Opening up to family or friends is difficult enough for many gay or lesbians but for some, it affects their life, family and social interactions.
Coming out is never easy, but students find opening up about their experiences helps.
“When I came out seven years ago to my ex-girlfriend, I started feeling the intimacy was disappearing and actually was getting attached to her best friend who was gay and just came out,” Andy Lineras, 21, photography major, said.
Lineras’ biggest problem was coming out to his parents as he had originally planned on moving out of his house so he wouldn’t have to deal with the range of emotions his parents would feel about him.
Instead, his mother found out in 2005 after finding a picture of him kissing another man at a club. After that, his relationship with his parents didn’t go well.
“My mother considered me a prostitute and my father disowned me,” Lineras said. “My brother and sister were too into Christianity to accept it.”
After his parents found out and subsequently revealed the news to his entire family, Lineras said it was hard to be around them and that he would try to find ways to avoid them by going out all night and coming home when he knew they would be asleep.

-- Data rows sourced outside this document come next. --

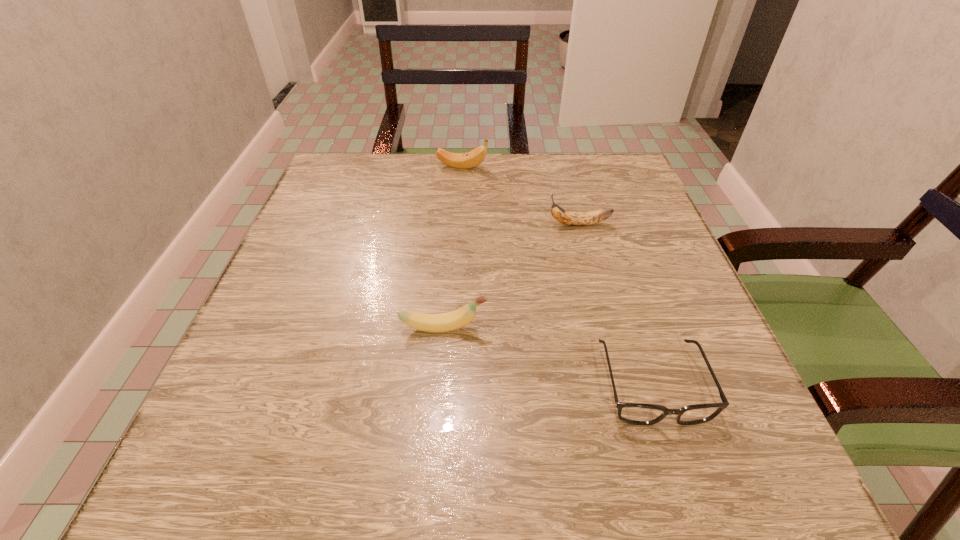
Locate an element on the screen. blank region between the shortest object and the nearest banana is located at coordinates click(x=548, y=356).

The width and height of the screenshot is (960, 540). What are the coordinates of `object that is the closest to the second farthest banana` in the screenshot? It's located at (473, 158).

Identify which object is located as the nearest to the spectacles. Please provide its 2D coordinates. Your answer should be formatted as a tuple, i.e. [(x, y)], where the tuple contains the x and y coordinates of a point satisfying the conditions above.

[(443, 322)]

Select which banana is the third closest to the nearest object. Please provide its 2D coordinates. Your answer should be formatted as a tuple, i.e. [(x, y)], where the tuple contains the x and y coordinates of a point satisfying the conditions above.

[(473, 158)]

Locate which banana ranks in proximity to the second farthest banana. Please provide its 2D coordinates. Your answer should be formatted as a tuple, i.e. [(x, y)], where the tuple contains the x and y coordinates of a point satisfying the conditions above.

[(473, 158)]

“I would try to avoid them by being at work all day or hanging out with friends or going to a club,” Lineras said.
Lineras added that his relationship with his parents is getting better, but that his mother still is in denial of his sexual orientation.
Some other students found it a bit harder to come out about their sexuality, but students like Lineras have turned their own experience coming out to help other young people reveal their sexuality easier. Lineras recently advised a High school GSA about coming out to their family and friends by telling them to only do it if they feel like they are comfortable enough to open up.
“Students if happy (with their sexuality) should just be straight out or just wait until they feel ready,” Lineras said.
“When I first came out, it was an accident, I didn’t mean to say it. I was struggling with who I was and, I was getting depressed,” Mervin Olaes, 19, biology major, said.
Olaes family would tease him about being depressed, even as far as his cousin telling the family that Olaes “likes boys” so Olaes finally responded “so what if I do?” and decided to run away out of fear, but came back in a day.
Olaes said that his family and friends, however, were very supportive.
“I lost a lot of friends but I found out who my true friends were and they get over the fact that I am gay,” Olaes said.
Tamara Gonzales, 23, anthropology major, said that her mother knew she was a lesbian because her cousin told her.
“My mother had a tendency to bash gays and I guess she was just trying to make me come out,” Gonzalez said.
In Gonzalez’s case, her coming out had to deal with the fact that her mother was bashing gay marriages at her sister’s baby shower and it hurt Gonzales to hear that, so she told her mother that she was a lesbian.
“I don’t like that I was pushed into coming out. I wish it would have been private, but about five people heard,” Gonzales said.
The relationship between Gonzales and her mother soured for a time, but it is on good terms now.
While it was hard for people like Gonzales and Olaes to come out, some have had easier experiences.
Studio art major, Miles Cox, said that she came out to being a lesbian to her mother after her mother refused to let her sleep over at her friend’s house, who was gay, because he was a man.
“As she was driving me home way late that night, I said to my mother nothing would have happened because I am a lesbian,” Cox said.
Even though coming out about their sexual orientation was hard, the real troubles will be upon the gay and lesbian community in November with the voting for propositions.
One of those propositions, Proposition 8, threaten to define marriage to be between a man and woman and would potentially end whatever progress has been made for gay and lesbian awareness.
As National Coming Out month draws to an end and the vote on Proposition 8 looms closer, the gay and lesbian community prepares to face their biggest battle.
“It will be the fight of the decade,” Joe Holiday, GSA club adviser, said.